On Thursday, June 7, 2018, the Minister of Information issued a statement that, among others, stated that, “Government has decided to take immediate steps to have the GFA dissolved.
Government will shortly, thereafter, announce provisional measures to govern football activity in the country, until a new body, is duly formed…”
Needless to say, the government statement was greeted with mixed reactions, including those who said government’s actions are illegal and will also attract FIFA ban. Let me quote one such reaction from Lawyer Ace Anan Ankomah on Facebook:
“I do NOT believe this. There’s no way the President will do this.
The President has NO POWER to dissolve a private company limited by guarantee. If true, this one won’t have to wait for FIFA. Our own courts will strike it down.”
I share Lawyer Ankomah’s position. The GFA is registered under
Section 9(1)(b) of the Companies Code, 1963 (Act 179), as “a company having the liability of its members limited to such amount as the members may respectively undertake to contribute to the assets of the company in the event of its being wound up, in this Code referred to as a company limited by guarantee.” Any process to dissolve the GFA must, therefore, follow the laws of Ghana in respect of liquidation of a company under the Bodies Corporate (Official Liquidation) Act, 1963 (Act 180).
Lawyer Samson Lardy Anyenini puts it this way:
“The GFA is made up of clubs most of which are companies limited by shares. The referees are not members of the clubs, club officials by virtue of the principle of company law are separate and distinct from the clubs. It is, therefore, illegal to dissolve an association just because of the conduct of individuals who are not by themselves members of the association.”
FIFA on its part protects its member associations by banning any
member whose governance is either controlled by or interfered with by any external body, especially governments or governmental bodies, in accordance with relevant FIFA statutes.
Why would the Ghana government, therefore, want to adopt measures that can be shot down by our courts as well as attract a ban from FIFA?
For the avoidance of any doubt, I think government cannot sit idly by in the face of blatant bribery and corruption in Ghana football and the abuse of the public trust in the governance of the game.
For instance, if a citizen buys a ticket to watch a match expecting fair competition promised by the GFA, then surely the State must intervene if the public is being scammed through match-fixing and the GFA does nothing about it. It even has security implications because angry fans sometimes take the law into their own hands by attacking match officials.
Government has a role in maintaining law and order and thus
has a right to deal with the root cause of such violence. But the
action government takes must be rooted in law (company law) and FIFA statutes.
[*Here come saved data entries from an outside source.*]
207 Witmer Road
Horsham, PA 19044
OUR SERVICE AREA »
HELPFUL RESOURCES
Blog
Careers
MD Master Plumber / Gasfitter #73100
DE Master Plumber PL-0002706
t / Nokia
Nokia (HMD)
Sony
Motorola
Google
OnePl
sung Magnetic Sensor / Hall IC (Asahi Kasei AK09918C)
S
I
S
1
That is why I want to suggest other options that I believe
will achieve the same objectives without any legal obstacles. The GFA is a company limited by guarantee, not a government ministry or a state enterprise.
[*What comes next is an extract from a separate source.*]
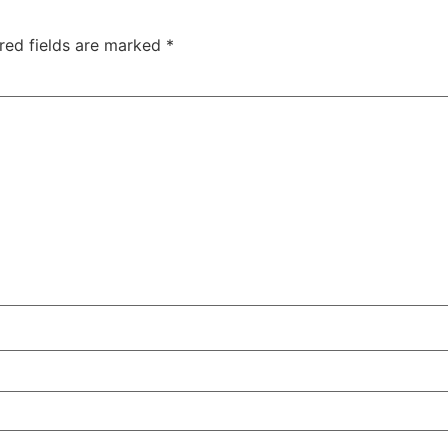
red fields are marked
*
1. Government, in consultation with various stakeholders, must publish a set of reforms that the GFA must implement to achieve the aspirations of Ghanaians and to restore the lost dignity of football in Ghana. Until the GFA implements those reforms, government must activate Steps 2 to 5 below.
2. What right has the GFA got to ‘represent’ the Republic of Ghana in international sports circles, as a private company limited by
guarantee? Government must immediately communicate to the GFA and all international football governing bodies that with immediate effect, GFA has no right to represent the Republic of Ghana and as such cannot use the name and flag of the Republic of Ghana under any circumstances. For instance, the match played on Thursday against Iceland would have had to be classified as “Iceland vs GFA” (with GFA’s logo displayed), not as “Iceland vs Ghana” (with the Ghana flag displayed).
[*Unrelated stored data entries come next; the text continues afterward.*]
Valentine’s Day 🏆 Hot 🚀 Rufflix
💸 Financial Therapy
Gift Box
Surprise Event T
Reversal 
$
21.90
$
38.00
3. Government must with immediate effect stop any direct financial contribution towards any activities of the GFA. Government doesn’t contribute financially to other companies limited by guarantee, so why must it do differently for GFA, whose governance it cannot interfere with?
4. The National Sports Authority must be instructed to ensure that the GFA pays commercial rates for using any Republic of Ghana facilities for GFA matches, just as any private company will pay for using NSA facilities.
5. Government must issue an order preventing all State institutions from providing any form of sponsorship or support to the GFA.
I believe with these actions, government will not directly interfere
with the governance of a private company limited by guarantee, but can still achieve reforms that many Ghanaians believe are long overdue.